I was diagnosed with ADHD, ODD, and Depression at the age of 8. This is the story about my struggles to fit in. Maybe it will help someone but maybe it will help me the most.

Don't Hesitate to Leave your own experiences or comments and encuragments to my blogg.

Saturday, March 12, 2016

Into to who I am... The Story of My LIFE

What its like to be different.

HI my name is Lyssa and this is my first blog so Bare with me.  I'm going to give some feedback of who I am and how my childhood diagnoses still affects my life as an adult.

I was a hand full when I was little.  Right out of the womb I had medical issues.  Nothing that was life treating or that would keep me in the hospital.

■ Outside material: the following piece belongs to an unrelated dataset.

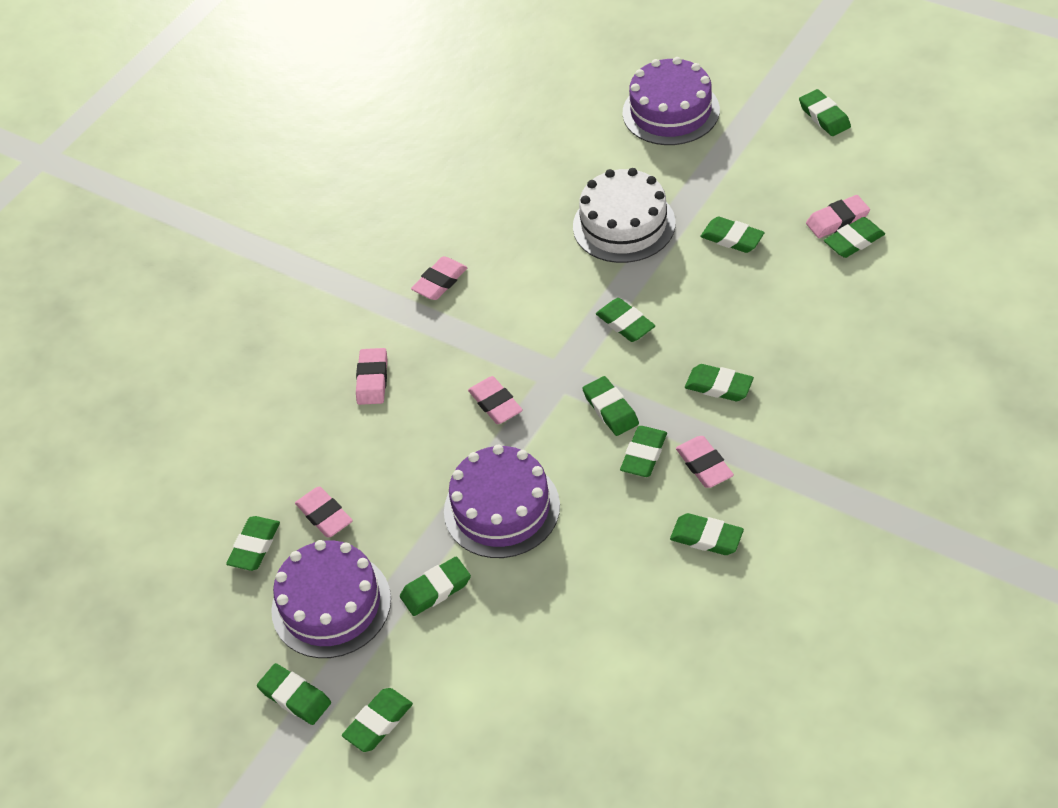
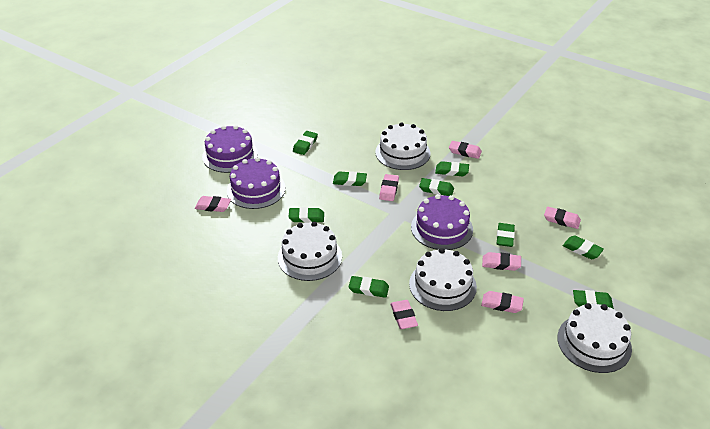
green eraser: [226,516,280,571] [257,663,331,725] [342,688,413,752] [400,557,471,616] [582,376,639,436] [596,298,655,342] [620,426,667,477] [670,513,744,555] [685,364,754,401] [700,216,765,253] [799,89,851,136] [824,217,885,258] = 12 -> [289,207,324,223] [293,131,318,155] [333,171,367,186] [349,276,389,298] [419,178,454,196] [435,161,469,176] [496,223,515,247] [563,235,604,259] [573,290,614,309] = 9
pink eraser: [295,486,353,538] [356,348,387,405] [411,256,468,300] [468,376,523,424] [676,436,734,488] [806,195,870,238] = 6 -> [195,196,231,212] [379,174,399,201] [390,300,418,329] [449,141,482,159] [481,291,524,313] [482,252,521,271] [544,207,581,229] = 7
white cake: [573,168,675,263] = 1 -> [278,222,342,281] [375,122,431,170] [409,248,477,311] [557,303,632,373] = 4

And as far as I've been able to tell has not hindered me yet in life.  I was born stubborn wanted to be backwards to the world, a breach baby, it took everyone about a day to realize something was wrong.  Turned out my hips and legs were not fully developed yet, braces were issued and ordered until I could crawl, than at night until I started walking.  *or at least thats the story I've been told.

By age three ear infections had become such a routine that I was practically known at the hospital.  There were times not only would I have one but i'd have two in both ears.  It delayed me in learning to speak because I was pretty much deaf to the world.  I was going for weekly checkups because of this.  *Mom tells me I was weeks away from getting Tubes*  Than all of a sudden it stopped and surprisingly I've not had any since.  But damage was done, so weeks, months, and years of tests, and early schooling was about to begin for me.

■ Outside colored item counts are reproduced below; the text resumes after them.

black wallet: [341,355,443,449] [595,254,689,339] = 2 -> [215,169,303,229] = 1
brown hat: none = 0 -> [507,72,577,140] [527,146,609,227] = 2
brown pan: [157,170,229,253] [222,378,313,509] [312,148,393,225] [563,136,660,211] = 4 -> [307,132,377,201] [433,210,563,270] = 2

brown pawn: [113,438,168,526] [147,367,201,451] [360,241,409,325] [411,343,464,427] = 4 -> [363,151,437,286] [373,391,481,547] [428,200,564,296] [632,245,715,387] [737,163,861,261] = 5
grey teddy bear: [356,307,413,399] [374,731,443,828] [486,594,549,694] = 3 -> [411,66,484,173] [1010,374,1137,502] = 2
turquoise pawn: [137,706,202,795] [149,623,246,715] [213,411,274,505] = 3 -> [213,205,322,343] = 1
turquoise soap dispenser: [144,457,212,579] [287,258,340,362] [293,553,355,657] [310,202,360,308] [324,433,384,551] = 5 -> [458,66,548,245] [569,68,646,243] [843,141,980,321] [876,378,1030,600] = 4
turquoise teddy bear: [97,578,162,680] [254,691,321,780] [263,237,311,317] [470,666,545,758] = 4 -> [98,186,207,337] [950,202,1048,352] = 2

I recall bits and pieces of the hospital visits.  Having Dr watch how I walk, sticking me in integration rooms *hearing test* they have me sit on a stool and wear earphones and than they leave.  I'd stair at this glass wall and it was dark. and I was given instructions to raise my hand if I heard a sound.  I remember the bubble gum flavored medicine I'd be given, my mother was a little worried at first because she was allergic and had not yet found out if I was.

The small memories I have from my early schooling age.  I had this one teacher that came in to work with my speech.  I was very lucky I had her from age 3 to the end of my 2nd grade year.  I remember my first word with no help was Smoke I was so proud of my self.  People come into or lives and make such an impact that they never leave us.  Growing up i continuously tried to find her.  I'd search online and I had information that I kept on hand.  And one day after I graduated High School I called, her husband answered and handed her the phone.  I was so eager to talk to her for the simple fact that I wanted to show her I made it.  That I had overcome my troubles, she felt from her years of experience that I would always need help with speech.  And I over came all of this.

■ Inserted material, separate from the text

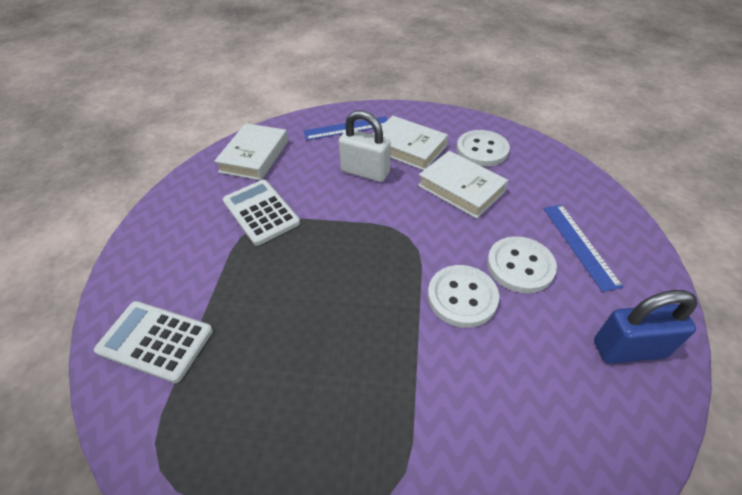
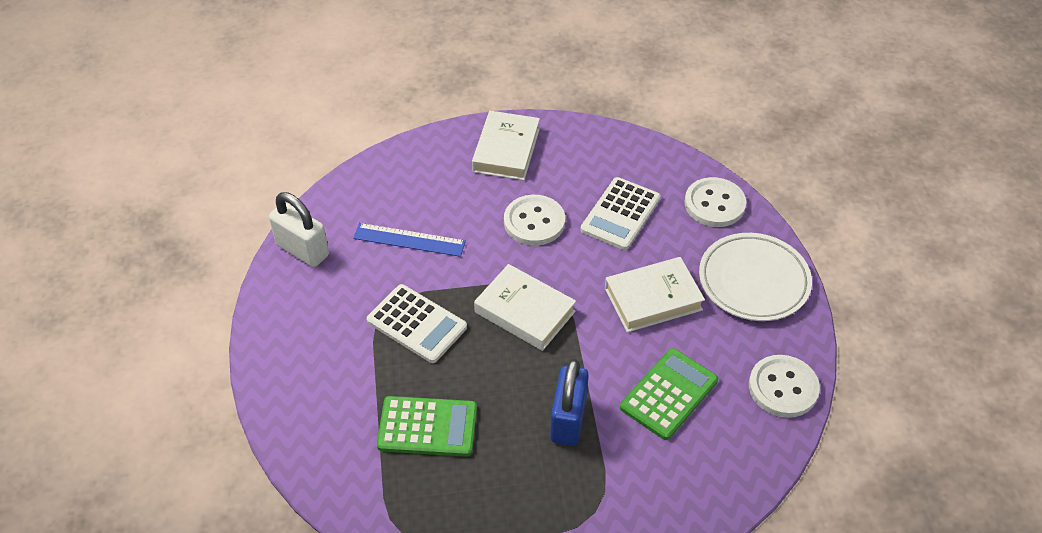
blue ruler: [304,116,388,140] [544,204,623,292] = 2 -> [353,223,466,257] = 1
green calculator: none = 0 -> [377,396,477,457] [620,348,718,440] = 2
white plate: none = 0 -> [699,233,812,321] = 1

At age 8, all the trouble i'd get into led for my parents and the school to have me tested for ADHD or other problems.  I was diagnosed with ADHD, ODD, and Mild case of Depression.  My parents treated me no differently than they would if I didn't have this issues.  I was put on medicine to try to control my mood swings.   Being in a Military family I guess my depression may have came from a young age of my dad being deployed during my development stage.  But age wise that would also put me around the time I got a brother.  Maybe it was just the sudden change.  Yet it could be the simple fact that all our family was across the states.

I was born in California lived there tell summer of 93'  I was 9 1/2 yrs old.  I stayed to meet my little sister be born.  Than on a plain I went to fly to Missouri while we transitions to Texas.  Not many kids can say they flew alone. *this girl can*  Stayed the summer with Grandparents and Aunts and Uncles, huge culture shock not only my surroundings but the way they did things.  I was spoiled in there eyes.
When my parents caught up we drove to Texas. I missed some school to the point I started asking to go.  we lived there tell i was 13yrs old.  Than we officially moved to Missouri and I've been here every since.

Of course me being a kid didn't understand half of what was going on.  I don't resent my parents for anything they did for me growing up.  I know at times kids say things and i'm sure I told them otherwise.  I also don't resent having siblings.  Family is my world, Friends are included.  This is going to be the story of my struggles though life.  I'm going to back track a little to bring out some tough struggles, and disappointments in my life.

Struggling to fit in
My life from Childhood to Adult Hood

I was diagnosed as a kid with ADHD, ODD, Mild Depression at the age of 8yrs.  Along with that I was behind in Language Arts and Reading.  But with many good people in my life Family, Teachers, Religious Guides and Friends I was able to pull though. In which made me into what I am today.

As an adult I've tried to be re-diagnosed and run into DR wanting to use tests from when I was 8yrs old.  The best I've gotten so far is ADHD, Depression, Anxiety, and Social Disorder (which is adult for ODD).  This will be the adventure of trying to fit into personal home life, job life, and finding a treatment for all aspects in life.